Whether this should be considered as a completely new quality is disputable. After all, amplification and speakers placed around the audience have long been the norm at concerts. I have experimented with loudspeakers and controlled spatial amplification since 2010, for instance in my Roundflow/Throughflow/Outflow for eight cellos, presented at the 2014 Warsaw Autumn Festival. I have realised, however, that our ears are too clever to be taken in by this attempt at acoustic space substitution. They can perfectly distinguish between a sound that comes from a specific direction and one that comes from a speaker. Speakers can certainly create a sense of spatiality in the case of computer-generated or computer-processed sound material. Nevertheless, the impression of acoustic instrumental sound reaching us from different parts of a full 360-degree panoramic space is something qualitatively different. What I like about this experience is its fragility and ephemeral sensory nature that cannot be reproduced in a recording or a radio broadcast. To experience it, one needs to be present where topophonic music is performed live, preferably in the middle of a concert hall. 
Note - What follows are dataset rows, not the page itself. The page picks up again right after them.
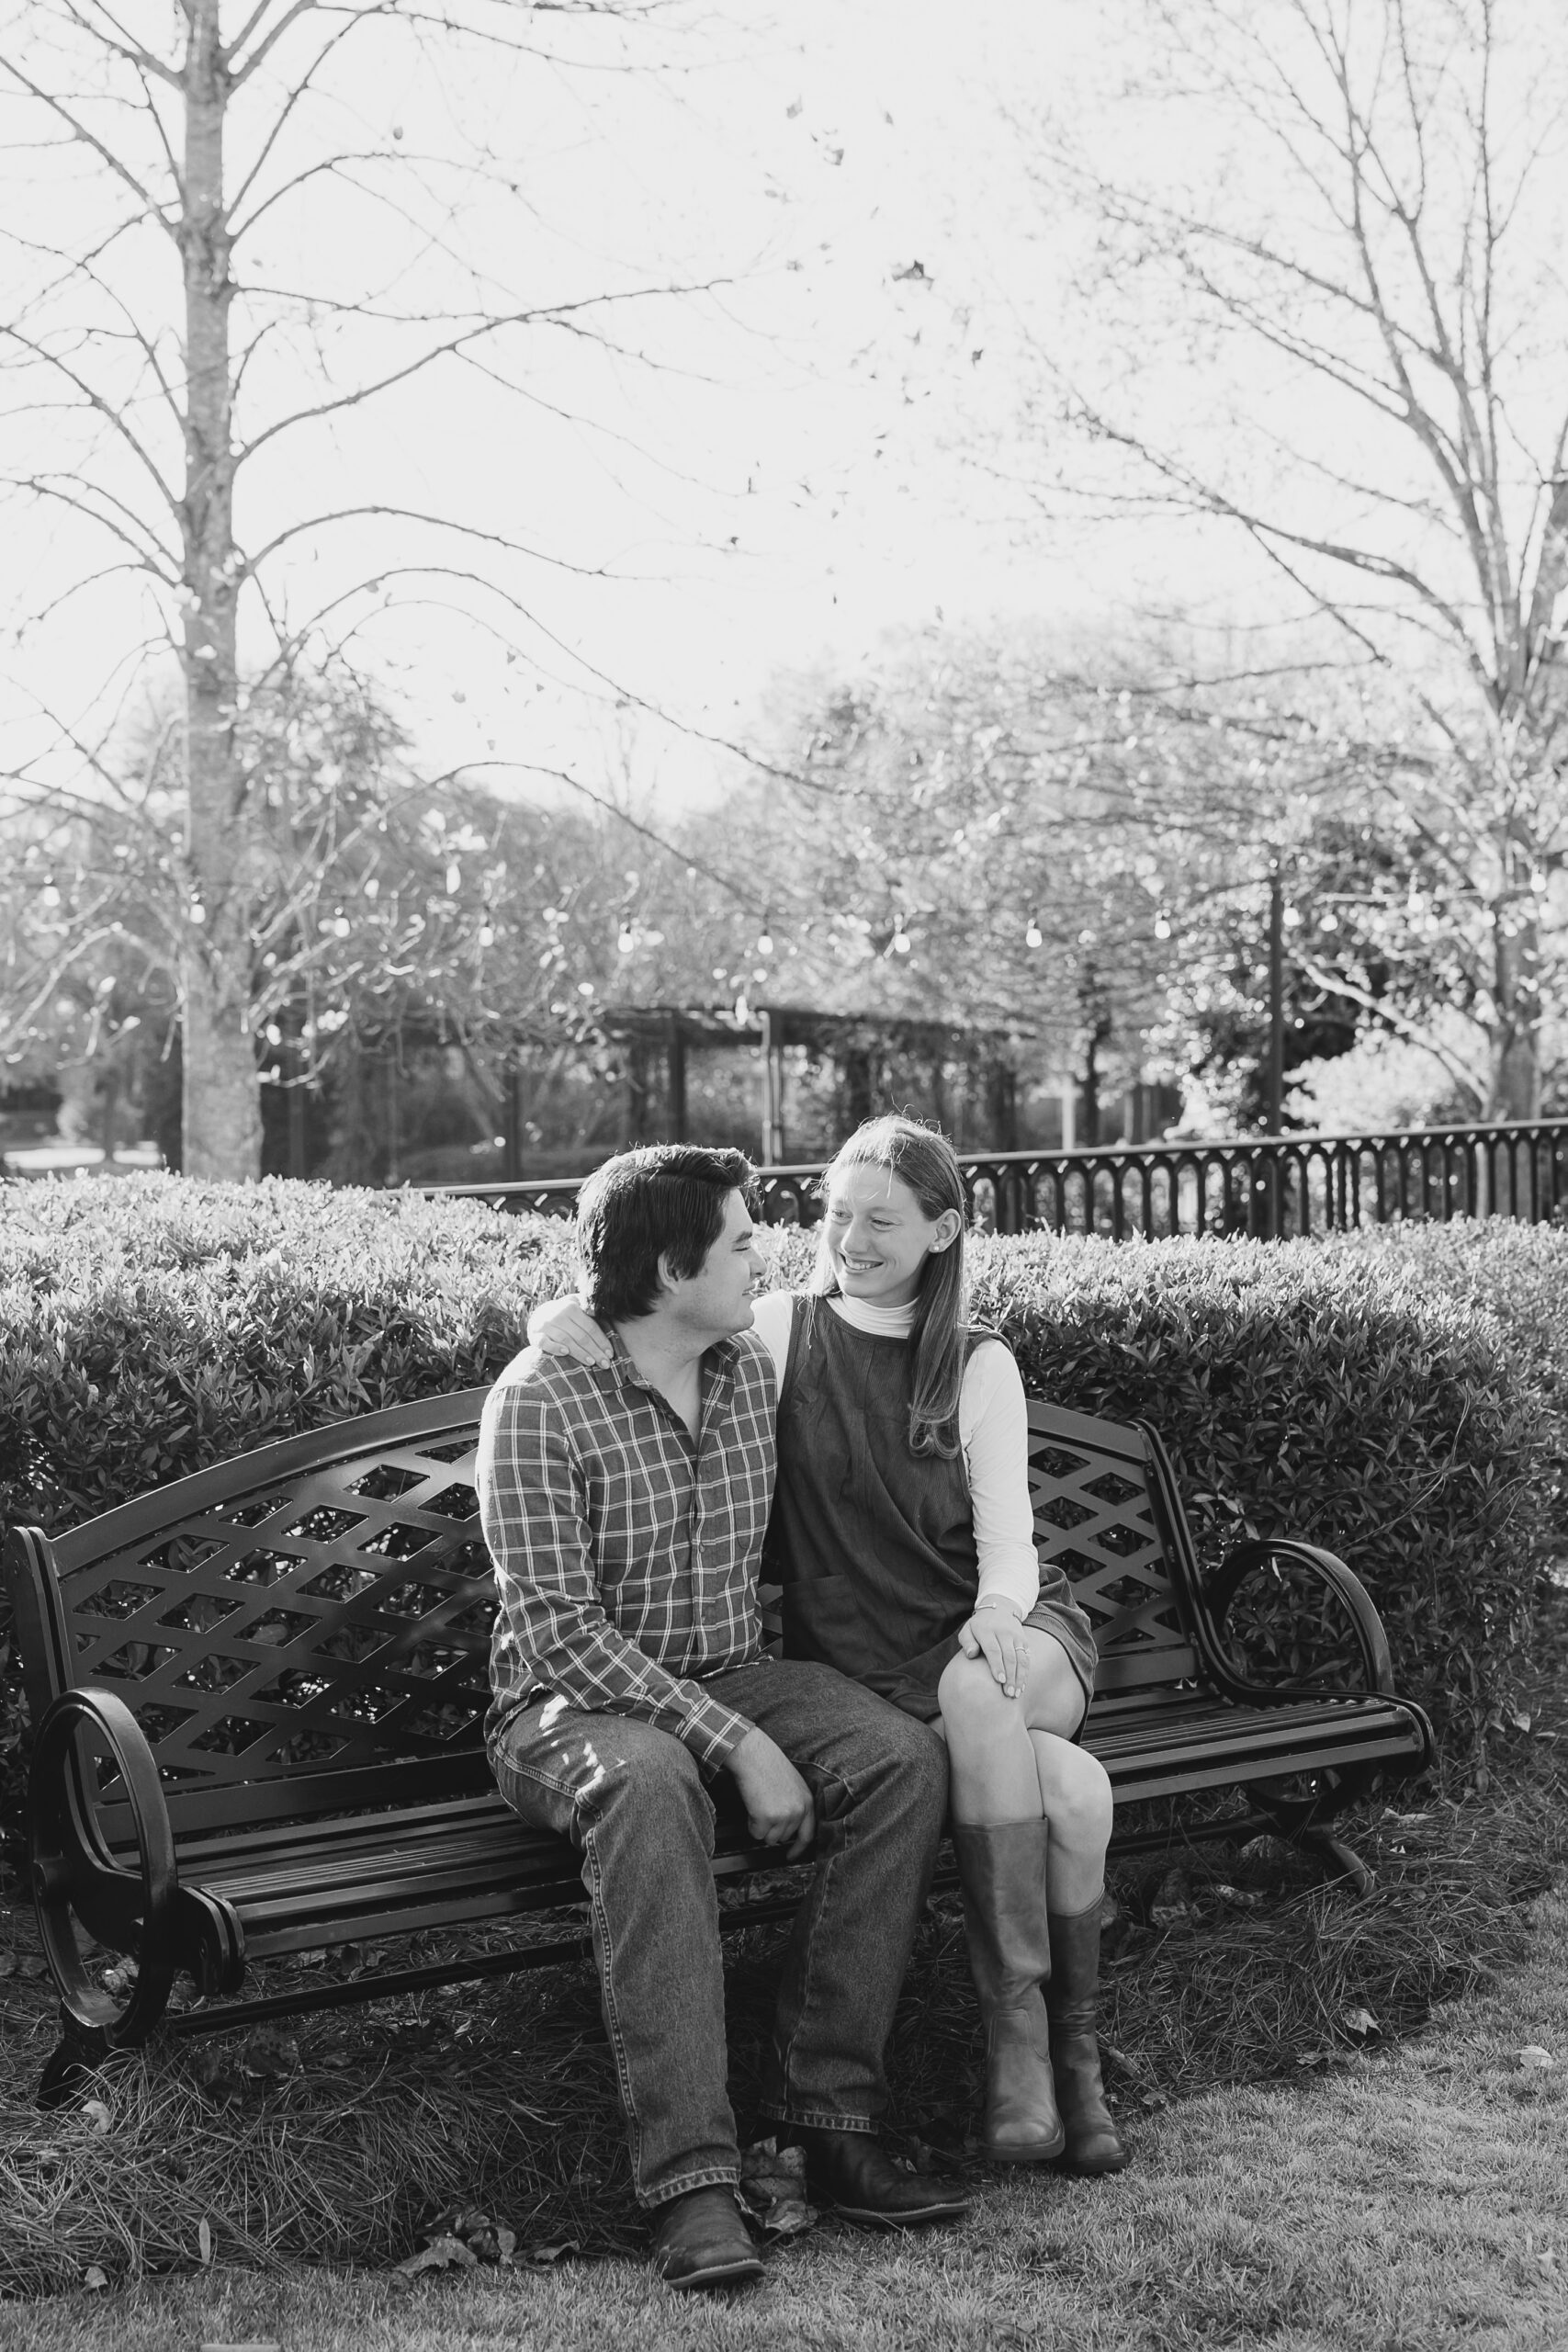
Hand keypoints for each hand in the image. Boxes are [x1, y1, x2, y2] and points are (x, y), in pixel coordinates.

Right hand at [527, 1294, 613, 1365]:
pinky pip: (545, 1343)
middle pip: (581, 1336)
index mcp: (571, 1308)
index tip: (610, 1354)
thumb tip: (603, 1310)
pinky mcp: (535, 1335)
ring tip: (591, 1362)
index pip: (590, 1327)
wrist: (538, 1315)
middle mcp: (558, 1315)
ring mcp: (545, 1325)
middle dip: (595, 1351)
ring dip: (580, 1353)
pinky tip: (566, 1353)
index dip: (601, 1341)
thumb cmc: (565, 1314)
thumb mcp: (576, 1306)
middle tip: (605, 1364)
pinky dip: (555, 1348)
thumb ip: (588, 1308)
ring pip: (566, 1341)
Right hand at [726, 1728, 815, 1859]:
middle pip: (783, 1837)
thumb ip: (794, 1806)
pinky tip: (752, 1805)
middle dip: (771, 1828)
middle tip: (764, 1808)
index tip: (791, 1856)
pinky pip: (756, 1834)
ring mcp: (784, 1815)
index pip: (808, 1834)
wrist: (753, 1754)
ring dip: (760, 1826)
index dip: (798, 1848)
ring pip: (769, 1838)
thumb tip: (787, 1828)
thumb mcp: (792, 1784)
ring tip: (759, 1804)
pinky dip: (750, 1823)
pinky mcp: (767, 1818)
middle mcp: (799, 1811)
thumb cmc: (768, 1763)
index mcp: (807, 1801)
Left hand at [958, 1604, 1028, 1700]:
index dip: (997, 1665)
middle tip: (1008, 1693)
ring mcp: (1016, 1636)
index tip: (999, 1680)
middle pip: (1009, 1656)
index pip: (994, 1650)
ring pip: (1021, 1658)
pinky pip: (1026, 1658)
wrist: (999, 1608)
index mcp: (987, 1631)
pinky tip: (1021, 1686)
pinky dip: (1025, 1673)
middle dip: (1010, 1676)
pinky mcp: (1024, 1641)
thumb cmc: (979, 1626)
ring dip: (1019, 1677)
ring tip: (1016, 1693)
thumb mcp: (968, 1630)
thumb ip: (967, 1642)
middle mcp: (1004, 1632)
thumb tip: (971, 1654)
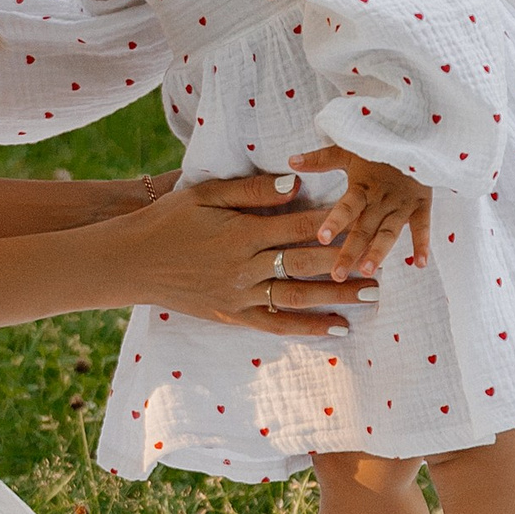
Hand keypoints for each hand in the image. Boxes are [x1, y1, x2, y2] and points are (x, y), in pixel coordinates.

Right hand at [115, 168, 365, 335]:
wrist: (130, 261)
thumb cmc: (167, 220)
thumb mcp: (204, 194)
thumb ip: (251, 192)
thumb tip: (295, 184)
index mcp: (242, 233)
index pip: (298, 228)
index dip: (334, 227)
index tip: (366, 223)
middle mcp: (245, 267)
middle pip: (306, 266)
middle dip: (347, 266)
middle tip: (384, 268)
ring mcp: (239, 295)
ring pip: (297, 298)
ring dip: (337, 299)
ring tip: (371, 298)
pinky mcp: (231, 315)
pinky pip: (275, 324)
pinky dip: (306, 328)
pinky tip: (335, 329)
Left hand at [290, 147, 431, 278]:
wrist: (414, 132)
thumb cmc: (377, 143)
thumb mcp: (349, 149)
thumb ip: (321, 160)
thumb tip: (291, 162)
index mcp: (362, 187)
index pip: (346, 207)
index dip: (335, 221)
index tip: (321, 238)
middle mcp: (381, 199)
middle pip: (363, 229)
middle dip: (350, 252)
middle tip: (336, 275)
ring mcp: (402, 204)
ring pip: (389, 232)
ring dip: (379, 252)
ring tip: (367, 272)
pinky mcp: (421, 204)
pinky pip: (422, 226)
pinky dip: (423, 244)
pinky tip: (420, 265)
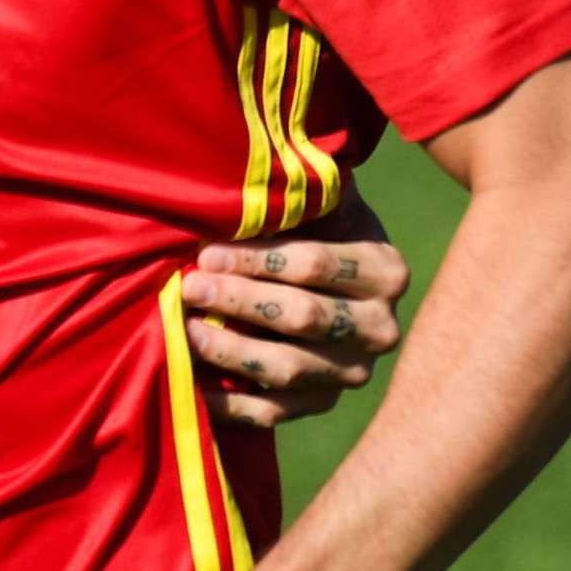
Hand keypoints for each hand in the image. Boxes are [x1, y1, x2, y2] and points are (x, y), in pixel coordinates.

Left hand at [180, 205, 409, 427]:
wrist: (342, 295)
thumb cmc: (323, 234)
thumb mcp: (329, 206)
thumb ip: (311, 187)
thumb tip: (281, 157)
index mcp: (385, 272)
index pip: (315, 266)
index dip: (257, 260)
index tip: (207, 252)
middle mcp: (380, 328)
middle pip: (302, 317)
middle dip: (239, 301)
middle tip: (190, 287)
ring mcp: (352, 373)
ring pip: (287, 368)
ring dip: (229, 351)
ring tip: (185, 332)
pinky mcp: (322, 405)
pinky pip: (272, 413)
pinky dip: (227, 406)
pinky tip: (189, 386)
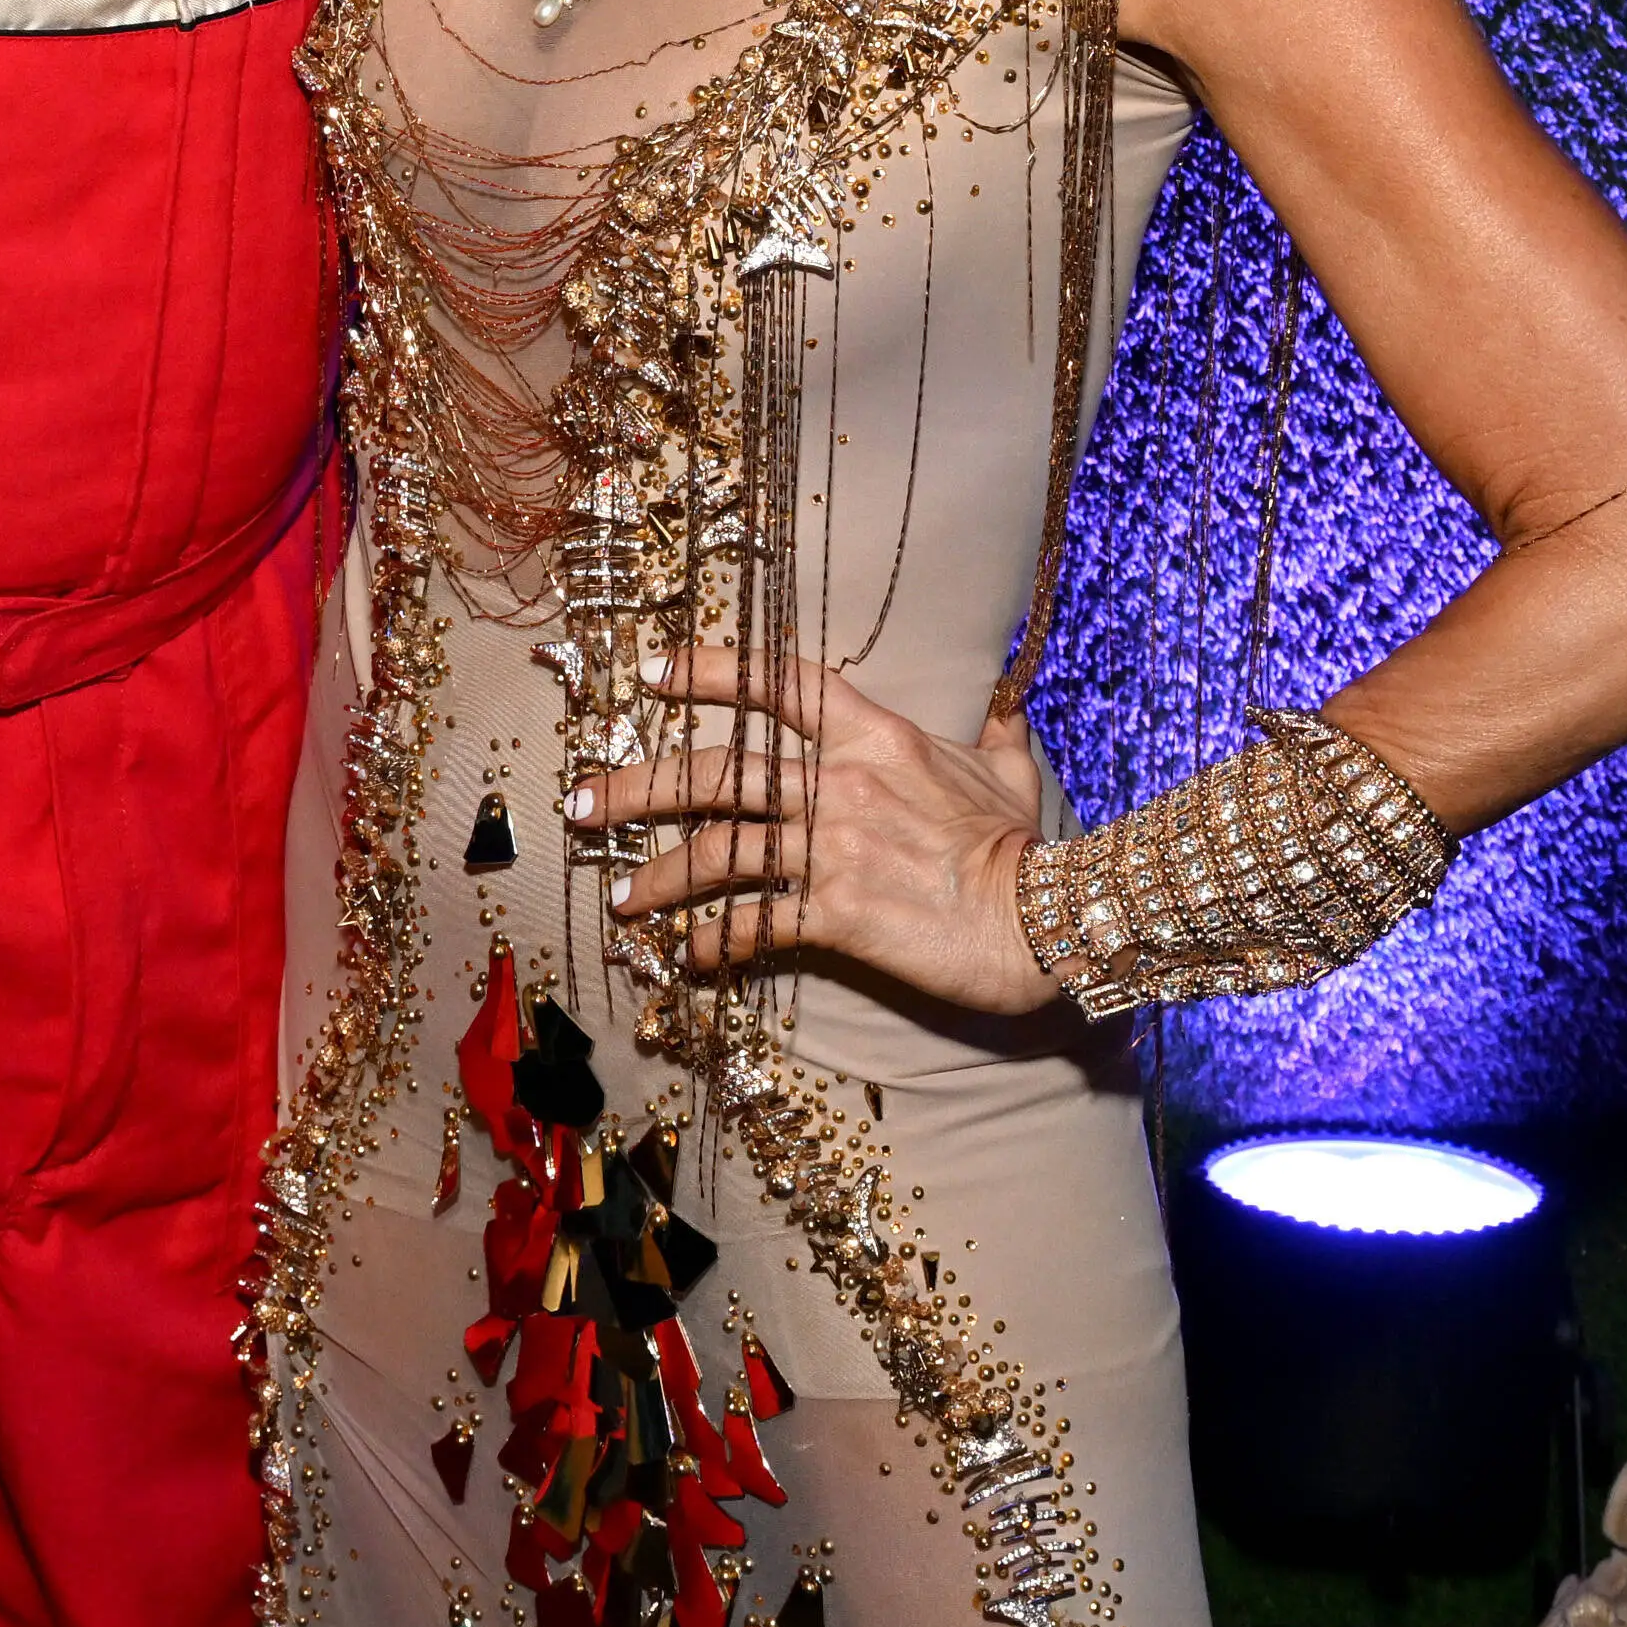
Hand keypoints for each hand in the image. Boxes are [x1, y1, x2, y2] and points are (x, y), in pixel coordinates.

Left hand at [572, 652, 1058, 1015]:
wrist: (1044, 917)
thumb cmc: (1028, 847)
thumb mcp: (1011, 772)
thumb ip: (994, 734)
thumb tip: (1006, 703)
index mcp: (873, 736)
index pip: (776, 683)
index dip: (708, 670)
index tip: (652, 672)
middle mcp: (838, 783)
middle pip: (715, 770)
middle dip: (637, 785)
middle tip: (582, 802)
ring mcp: (831, 848)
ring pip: (717, 850)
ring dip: (659, 876)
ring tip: (623, 898)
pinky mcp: (833, 913)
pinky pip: (752, 922)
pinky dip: (712, 940)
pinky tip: (686, 956)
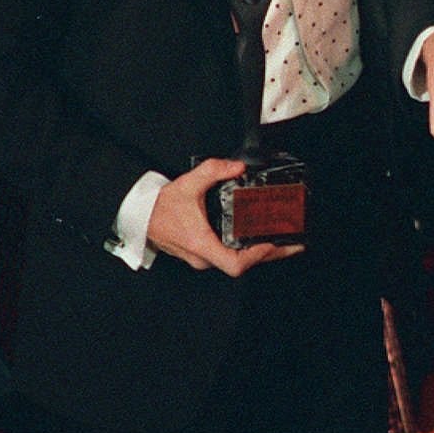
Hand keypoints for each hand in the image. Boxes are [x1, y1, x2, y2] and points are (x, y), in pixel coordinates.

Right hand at [145, 158, 302, 276]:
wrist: (139, 216)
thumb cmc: (160, 206)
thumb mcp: (188, 183)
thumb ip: (213, 170)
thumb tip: (237, 167)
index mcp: (201, 244)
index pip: (235, 264)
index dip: (257, 256)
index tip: (273, 244)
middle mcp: (203, 257)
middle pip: (242, 265)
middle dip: (270, 254)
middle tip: (294, 244)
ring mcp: (202, 259)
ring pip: (237, 262)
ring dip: (261, 253)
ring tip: (284, 242)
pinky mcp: (202, 255)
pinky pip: (230, 258)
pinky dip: (248, 250)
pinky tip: (261, 239)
Topophonic explorations are related to my fascination with bass woodwinds, which have always been my dearest and best recognised medium. is results directly from my music education. The bass clarinet, however, which particularly attracted me after I had already received an MMus degree in composition, is an instrument I have never played myself. I do not personally equate the notion of a “bass” instrument with the stereotypical low-register sound. In the hands of an excellent musician, such an instrument can reveal its entire range of sound, which for the bass clarinet is comparable to that of a harpsichord or a concert marimba, and it can offer many other unique, highly attractive possibilities of sound, possessing inherent expressive qualities. And yet, just imagine this: the contrabass clarinet adds another full octave below (reaching down, like a contrabassoon, to the lowest B at on the piano keyboard) while giving up almost nothing in the upper register... Naturally, to paraphrase a wellknown proverb, it is not the instrument that makes the musician. I am therefore invariably filled with admiration for the sound and expressive power which Renata Guzik, Bartek (Bartłomiej) Duś, and Michał Górczyński can conjure out of the contrabass flute, the bass saxophone, the contrabass clarinet, and for their pioneering explorations. All the three have been outstanding performers of contemporary music for a long time. I am very happy that Renata and Bartek will have an opportunity to present their skills at the Warsaw Autumn Festival.